Sunday, March 15, 2020

The Inequality of COVID-19

The spread of COVID19 is wreaking economic havoc and impacting workers in industries from airlines to tourism. Informal employment is prevalent for both men and women across Asia and women in low-paid informal work such as cleaning and cooking or caring for children, many without proper contracts or social protection, are bearing the brunt of widespread job cuts.
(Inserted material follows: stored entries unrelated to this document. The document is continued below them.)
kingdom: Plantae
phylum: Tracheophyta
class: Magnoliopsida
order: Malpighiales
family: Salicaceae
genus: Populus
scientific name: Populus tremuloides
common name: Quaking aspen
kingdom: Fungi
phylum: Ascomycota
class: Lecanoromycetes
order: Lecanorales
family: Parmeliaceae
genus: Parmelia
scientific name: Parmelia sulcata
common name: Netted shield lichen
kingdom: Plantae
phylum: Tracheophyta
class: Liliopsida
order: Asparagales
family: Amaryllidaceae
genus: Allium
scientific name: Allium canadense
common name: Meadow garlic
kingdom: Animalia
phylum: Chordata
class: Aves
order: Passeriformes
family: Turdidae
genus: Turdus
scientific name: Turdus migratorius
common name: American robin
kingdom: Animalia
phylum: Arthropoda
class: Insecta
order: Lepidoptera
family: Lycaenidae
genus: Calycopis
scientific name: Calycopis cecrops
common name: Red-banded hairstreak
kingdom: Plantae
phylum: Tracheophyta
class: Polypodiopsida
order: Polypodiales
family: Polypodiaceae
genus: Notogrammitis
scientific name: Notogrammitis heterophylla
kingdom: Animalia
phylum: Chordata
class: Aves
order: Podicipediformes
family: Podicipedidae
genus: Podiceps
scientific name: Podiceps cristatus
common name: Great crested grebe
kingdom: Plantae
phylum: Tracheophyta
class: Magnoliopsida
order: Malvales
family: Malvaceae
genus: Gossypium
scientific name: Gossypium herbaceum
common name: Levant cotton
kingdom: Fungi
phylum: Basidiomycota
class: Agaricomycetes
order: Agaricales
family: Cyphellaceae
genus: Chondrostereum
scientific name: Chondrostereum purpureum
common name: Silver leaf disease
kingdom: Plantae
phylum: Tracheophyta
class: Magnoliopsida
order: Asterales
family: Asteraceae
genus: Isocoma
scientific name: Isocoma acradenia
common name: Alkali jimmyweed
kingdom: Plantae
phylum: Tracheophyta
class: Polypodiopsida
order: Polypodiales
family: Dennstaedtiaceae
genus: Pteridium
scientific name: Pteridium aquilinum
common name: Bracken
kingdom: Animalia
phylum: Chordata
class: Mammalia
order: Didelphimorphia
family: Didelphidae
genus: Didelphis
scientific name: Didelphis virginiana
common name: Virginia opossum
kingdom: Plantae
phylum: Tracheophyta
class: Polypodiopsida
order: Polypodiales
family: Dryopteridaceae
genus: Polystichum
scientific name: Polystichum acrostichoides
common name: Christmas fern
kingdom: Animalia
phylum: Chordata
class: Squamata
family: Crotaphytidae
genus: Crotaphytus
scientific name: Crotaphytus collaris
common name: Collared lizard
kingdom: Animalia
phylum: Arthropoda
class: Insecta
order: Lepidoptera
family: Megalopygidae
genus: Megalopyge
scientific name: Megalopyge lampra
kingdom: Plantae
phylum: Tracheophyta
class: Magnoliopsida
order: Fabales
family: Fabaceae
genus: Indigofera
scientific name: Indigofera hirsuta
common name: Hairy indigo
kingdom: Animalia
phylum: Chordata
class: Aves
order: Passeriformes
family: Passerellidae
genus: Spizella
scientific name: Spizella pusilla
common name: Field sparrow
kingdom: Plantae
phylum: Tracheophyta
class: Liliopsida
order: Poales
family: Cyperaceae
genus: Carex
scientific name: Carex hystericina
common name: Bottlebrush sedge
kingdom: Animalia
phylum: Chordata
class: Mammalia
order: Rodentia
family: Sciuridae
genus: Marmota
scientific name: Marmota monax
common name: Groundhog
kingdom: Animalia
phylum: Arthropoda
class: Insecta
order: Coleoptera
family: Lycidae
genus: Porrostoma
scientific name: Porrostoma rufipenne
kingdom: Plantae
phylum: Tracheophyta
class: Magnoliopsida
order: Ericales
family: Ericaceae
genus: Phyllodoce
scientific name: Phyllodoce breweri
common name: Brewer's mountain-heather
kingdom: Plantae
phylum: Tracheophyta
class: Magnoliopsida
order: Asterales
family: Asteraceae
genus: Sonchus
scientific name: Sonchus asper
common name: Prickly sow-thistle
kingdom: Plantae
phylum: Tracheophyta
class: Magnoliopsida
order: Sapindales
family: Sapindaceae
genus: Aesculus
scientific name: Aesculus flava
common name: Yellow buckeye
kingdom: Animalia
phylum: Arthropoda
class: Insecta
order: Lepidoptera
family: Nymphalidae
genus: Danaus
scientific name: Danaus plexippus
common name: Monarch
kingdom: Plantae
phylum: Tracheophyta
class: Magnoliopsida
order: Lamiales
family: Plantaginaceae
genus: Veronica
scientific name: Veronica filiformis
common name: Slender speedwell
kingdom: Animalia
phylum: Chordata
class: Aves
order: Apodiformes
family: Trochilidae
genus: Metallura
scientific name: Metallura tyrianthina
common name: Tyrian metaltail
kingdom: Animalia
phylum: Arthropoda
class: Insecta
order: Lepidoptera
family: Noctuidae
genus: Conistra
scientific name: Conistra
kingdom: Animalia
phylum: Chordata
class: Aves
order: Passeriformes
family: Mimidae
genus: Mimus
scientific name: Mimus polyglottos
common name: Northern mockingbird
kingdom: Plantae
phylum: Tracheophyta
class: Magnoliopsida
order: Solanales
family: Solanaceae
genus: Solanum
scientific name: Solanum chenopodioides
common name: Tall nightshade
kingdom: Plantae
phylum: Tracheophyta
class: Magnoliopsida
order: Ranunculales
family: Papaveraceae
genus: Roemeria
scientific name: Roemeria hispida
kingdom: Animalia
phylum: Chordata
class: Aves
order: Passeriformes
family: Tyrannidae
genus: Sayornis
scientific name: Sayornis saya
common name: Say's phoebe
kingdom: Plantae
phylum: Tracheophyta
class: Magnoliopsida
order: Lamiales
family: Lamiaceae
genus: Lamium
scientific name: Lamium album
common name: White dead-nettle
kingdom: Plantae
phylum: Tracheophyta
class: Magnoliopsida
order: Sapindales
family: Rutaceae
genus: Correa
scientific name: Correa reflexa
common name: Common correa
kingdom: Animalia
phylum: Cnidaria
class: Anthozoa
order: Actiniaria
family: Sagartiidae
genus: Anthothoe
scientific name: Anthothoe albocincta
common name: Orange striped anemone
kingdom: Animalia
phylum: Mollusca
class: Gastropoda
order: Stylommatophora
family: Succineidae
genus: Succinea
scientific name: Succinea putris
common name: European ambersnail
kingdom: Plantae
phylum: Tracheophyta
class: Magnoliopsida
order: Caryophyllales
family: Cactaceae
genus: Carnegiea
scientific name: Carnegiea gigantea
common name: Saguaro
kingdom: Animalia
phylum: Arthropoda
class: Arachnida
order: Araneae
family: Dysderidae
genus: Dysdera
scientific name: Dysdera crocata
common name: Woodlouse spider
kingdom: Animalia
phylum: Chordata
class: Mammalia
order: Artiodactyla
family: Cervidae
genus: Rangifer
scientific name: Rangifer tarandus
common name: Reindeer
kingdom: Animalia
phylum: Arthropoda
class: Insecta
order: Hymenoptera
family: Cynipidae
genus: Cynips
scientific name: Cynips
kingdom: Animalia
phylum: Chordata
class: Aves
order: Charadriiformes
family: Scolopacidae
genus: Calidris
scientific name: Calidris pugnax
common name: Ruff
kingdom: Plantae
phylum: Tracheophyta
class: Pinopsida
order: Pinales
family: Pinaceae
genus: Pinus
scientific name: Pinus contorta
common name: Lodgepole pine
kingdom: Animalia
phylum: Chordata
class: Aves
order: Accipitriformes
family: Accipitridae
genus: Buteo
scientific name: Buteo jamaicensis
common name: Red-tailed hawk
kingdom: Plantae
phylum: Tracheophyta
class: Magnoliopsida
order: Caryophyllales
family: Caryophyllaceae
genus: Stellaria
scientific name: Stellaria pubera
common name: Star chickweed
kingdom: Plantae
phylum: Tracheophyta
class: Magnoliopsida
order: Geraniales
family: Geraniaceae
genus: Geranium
Babysitter.hk, a Hong Kong website which links nannies to parents, said demand had dropped due to parents working from home more and fears about child-minders and other outsiders introducing the virus into households.
The Asian Migrants' Coordinating Body (AMCB), a regional domestic workers' advocacy group, said hundreds of women from the Philippines or Indonesia were likely to lose their job as the economy slowed and families let go of their helpers.
Most of these women are the sole breadwinner back home,  bolstering the economies by sending back millions of dollars each year in remittances.
 "The impact from the virus is only going to get worse," said AMCB spokesman Eman Villanueva, 
Women more often work in precarious and lower-paid sectors like domestic work and agriculture, lacking benefits like pensions and parental leave.
"Women are hit harder by economic impacts such as those COVID-19 is driving, especially as women disproportionately work in insecure labour," said Mohammad Naciri, the head of U.N. Women in Asia. "An even greater burden is placed on women where health systems are overloaded or schools are closed, as care for children or sick family members largely falls on women."